_ABOUT THIS TASK_. Each line of the listing that includes the string "Link" needs to be located and copied.

_DATA IN THIS EXERCISE_.
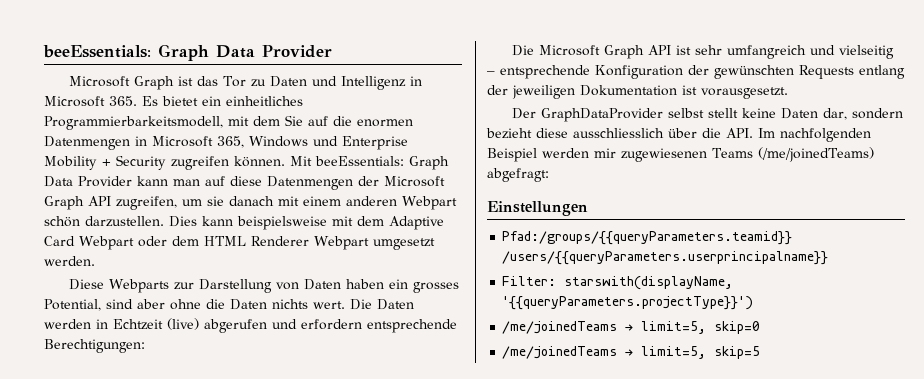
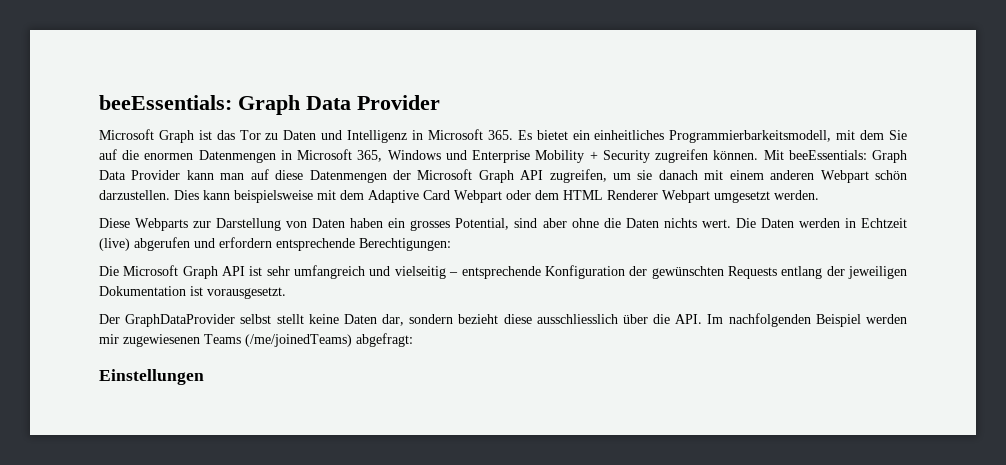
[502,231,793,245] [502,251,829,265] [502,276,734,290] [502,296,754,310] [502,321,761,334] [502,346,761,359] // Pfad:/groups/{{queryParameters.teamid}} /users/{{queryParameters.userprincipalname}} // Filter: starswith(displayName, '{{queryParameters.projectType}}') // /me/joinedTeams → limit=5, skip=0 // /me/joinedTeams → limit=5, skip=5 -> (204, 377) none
--
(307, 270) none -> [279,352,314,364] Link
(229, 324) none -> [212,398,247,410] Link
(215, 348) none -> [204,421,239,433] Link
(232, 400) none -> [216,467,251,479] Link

_OUTPUT_.
(307, 270) none -> [279,352,314,364] Link
(229, 324) none -> [212,398,247,410] Link
(215, 348) none -> [204,421,239,433] Link
(232, 400) none -> [216,467,251,479] Link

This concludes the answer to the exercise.